An interesting shift is taking place as multinationals shift their hiring to developing nations – they are also shifting their greenhouse gas emissions there.

The Kyoto Protocol, which is under force until 2012, required countries that signed on to reduce emissions by a measly 5.2% below 1990 levels by 2012. About 40 industrialized nations signed on – developing countries were exempt.

When countries measure their emissions, they measure the emissions produced within their borders. Those countries have been reporting stablized emissions and particularly in the EU, they seemed to be on track to meet some significant targets – 20% by 2020.

However, when emissions from imports are included in the equation, the picture changes. The vast amount of products, from TVs to cars, are manufactured in developing nations – in which China is still counted – where emissions aren’t measured.

These "ghost" emissions surged from 400 million tons of CO2 in 1990 to 1.6 billion ton in 2008, according to a study published in the Proceedings of the National Academy of Sciences. 

Scientists are urging the UN shift its accounting method to include emissions generated by international trade in addition to territorial emissions. Emissions from the production of exported goods accounted for 26% of world emissions in 2008 – world emissions skyrocketed from 21.9 billion tons in 1990 to 30.3 billion tons in 2008.

"Today, developed countries have to report their CO2 emissions, but we consume a lot of stuff that is produced in China and other developing countries.  Their CO2 emissions are helping support my consumption.

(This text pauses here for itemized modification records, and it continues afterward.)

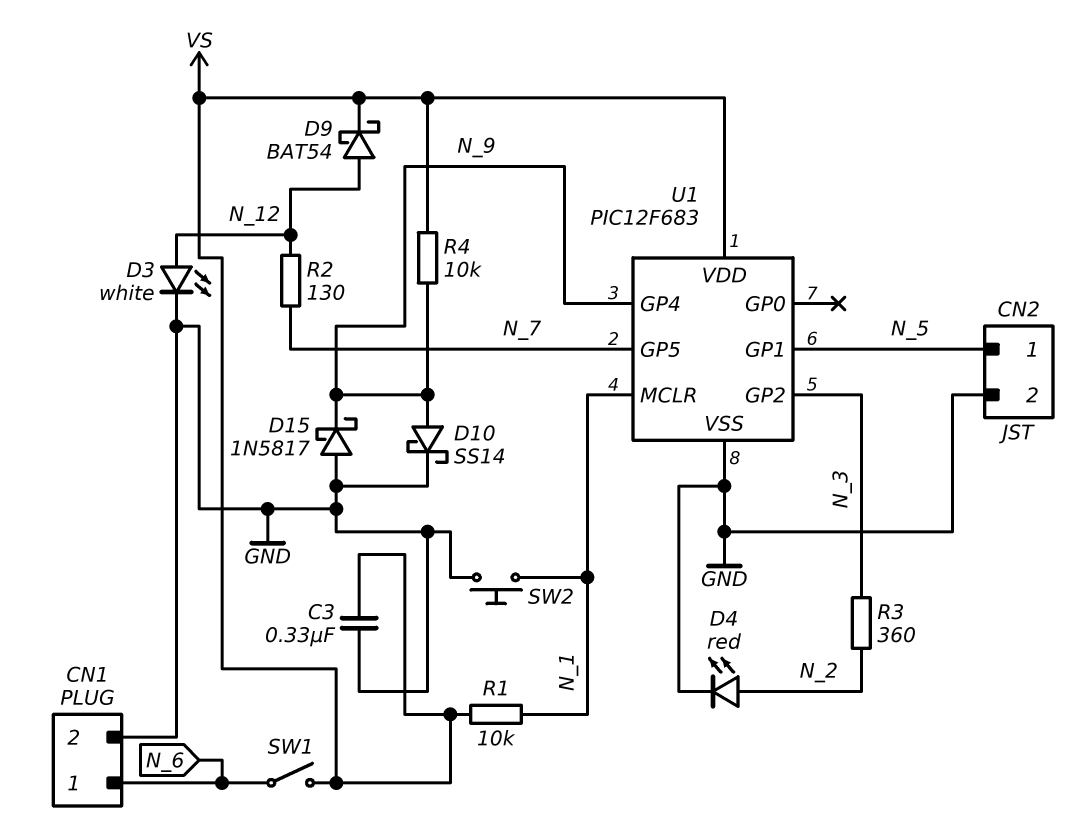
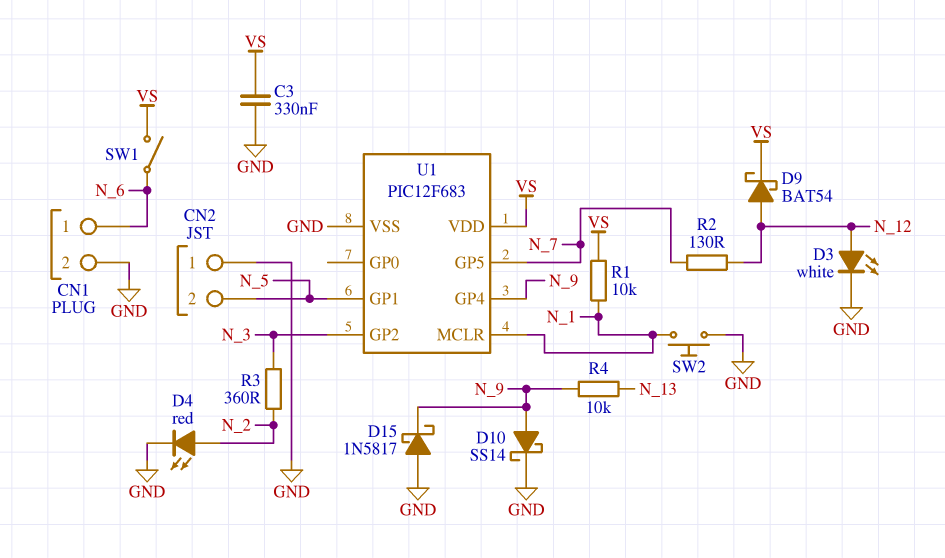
CN2 pin 1: N_5 -> GND
CN2 pin 2: GND -> N_5
R4: 10k (N_9, VS) -> 10k (N_9, N_13)

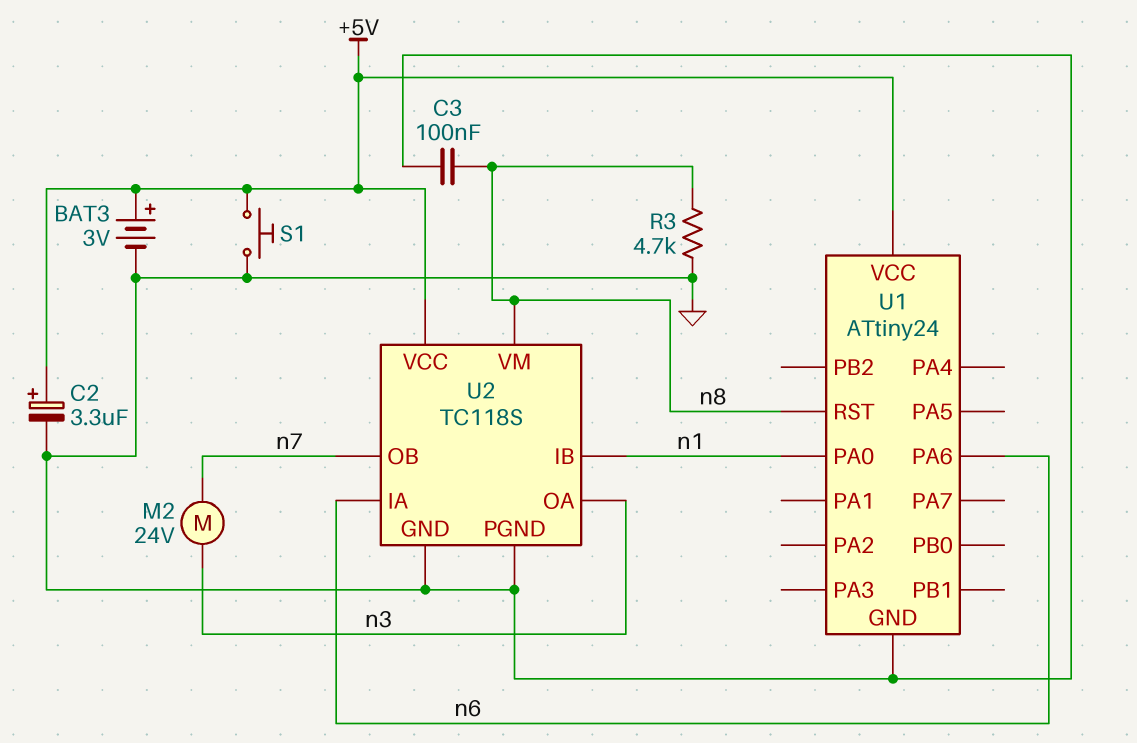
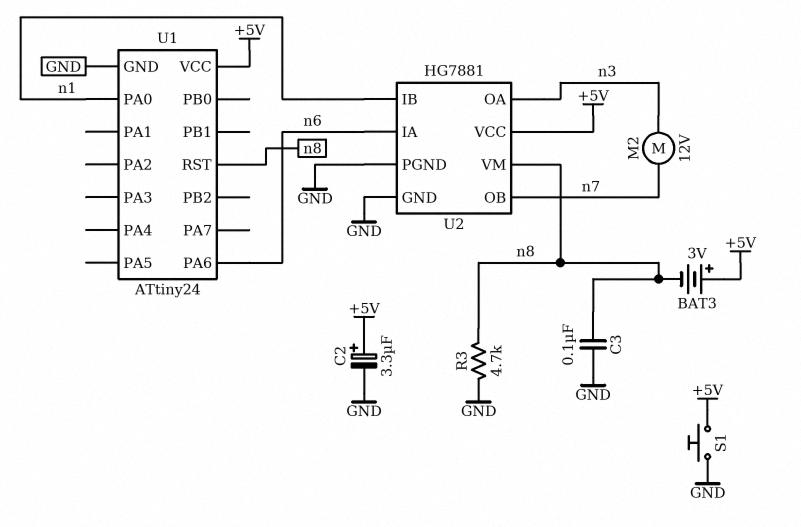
BAT3: 3V (plus +5V, minus GND) -> 3V (plus +5V, minus n8)
M2: motor 24V (n3, n7) -> motor 12V (n3, n7)
U2: TC118S -> HG7881

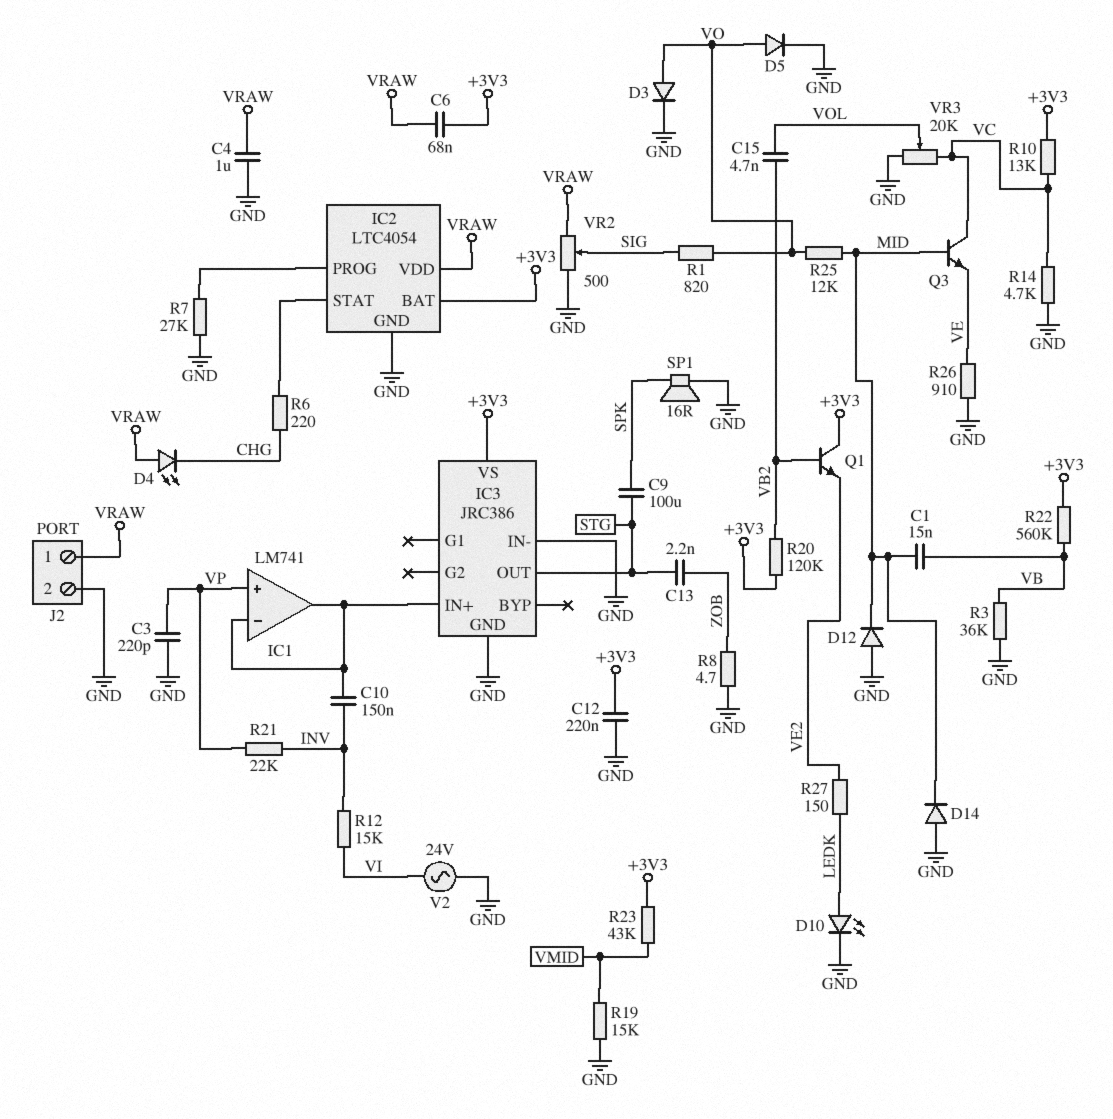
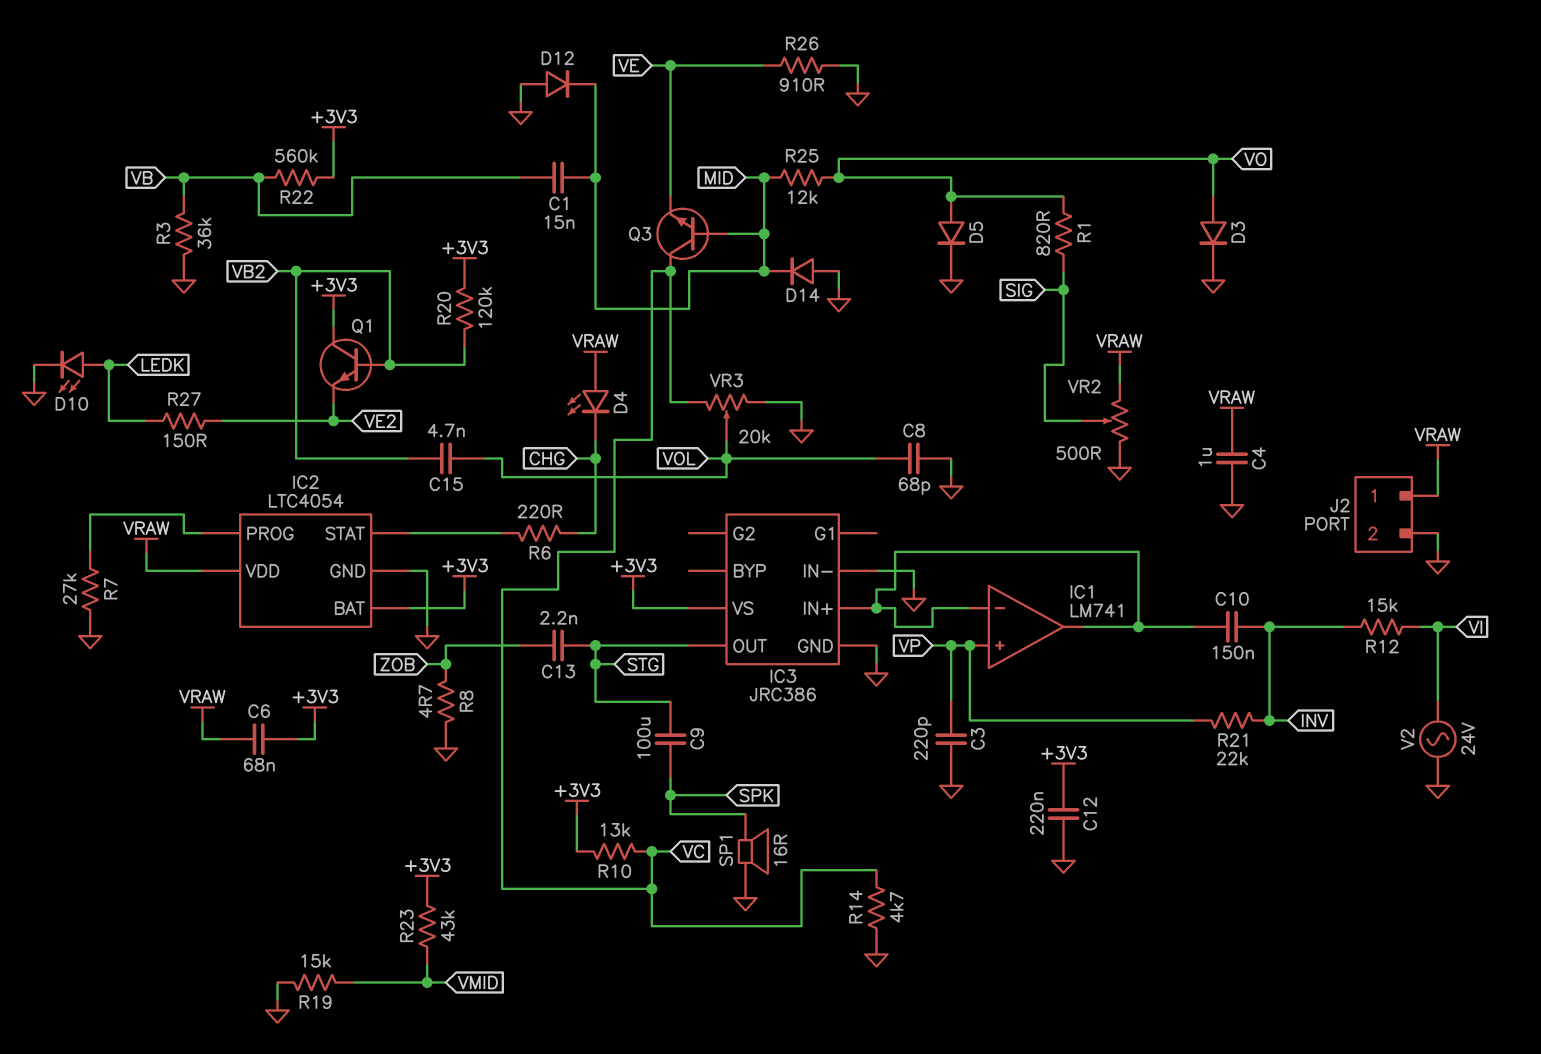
C8: none -> 68pF (GND, VOL)

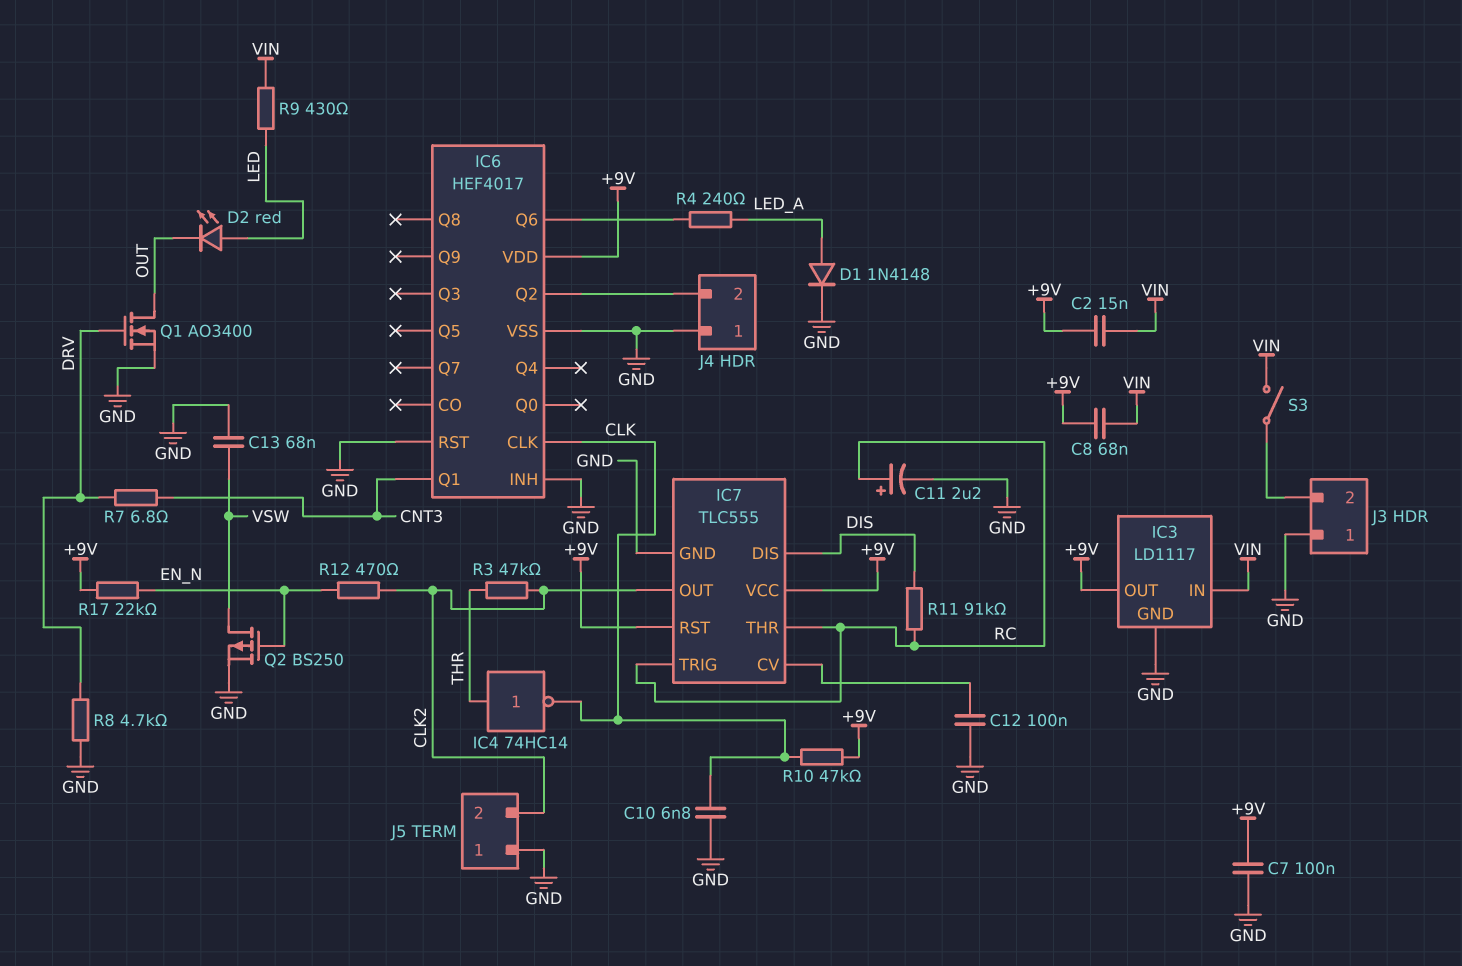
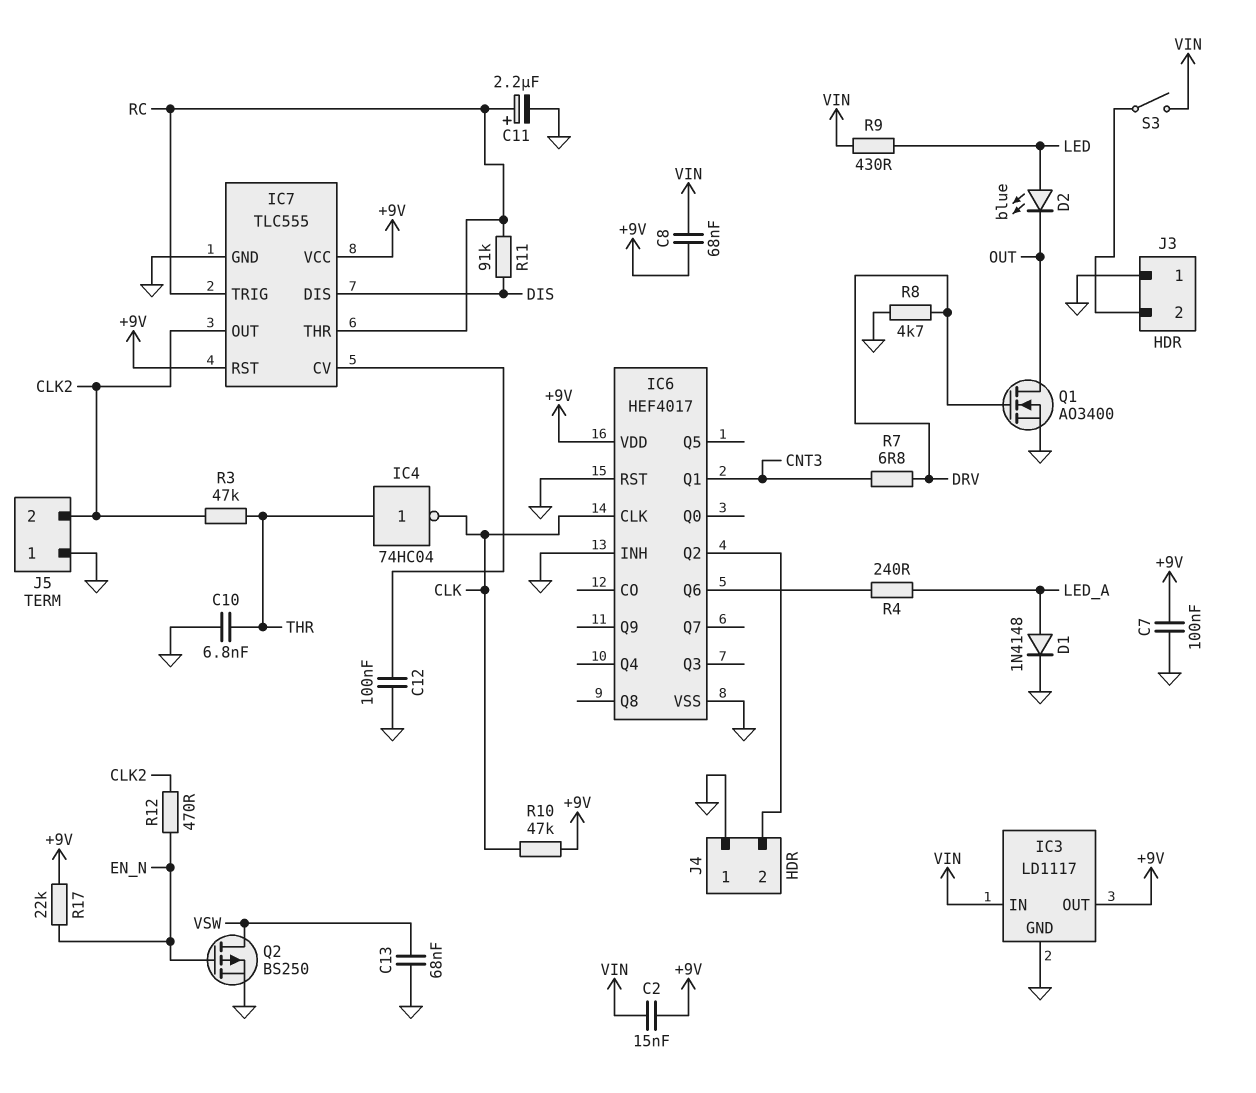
C10: 6.8nF (CLK, GND) -> 6.8nF (GND, THR)
D2: LED red (A LED, K OUT) -> LED blue (A LED, K OUT)
IC4: NOT 74HC14 (in THR, out CLK) -> NOT 74HC04 (in THR, out CLK)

This study shows that consumption is increasingly depending on CO2 emissions in other countries. If we want to be able to control emissions, we need to keep tabs on emissions transfers that occur through international trade," said Ken Caldeira from the Carnegie Institution for Science in the United States. Caldeira authored a study on the issue in 2010.

The study "Growth in emission transfers via international trade from 1990 to 2008" was conducted by researchers at the Center for International Climate and Environmental Research – Oslo (CICERO), Technical University Berlin, Science and Technology Policy Institute, Carnegie Mellon University, and Potsdam Institute for Climate Impact Research.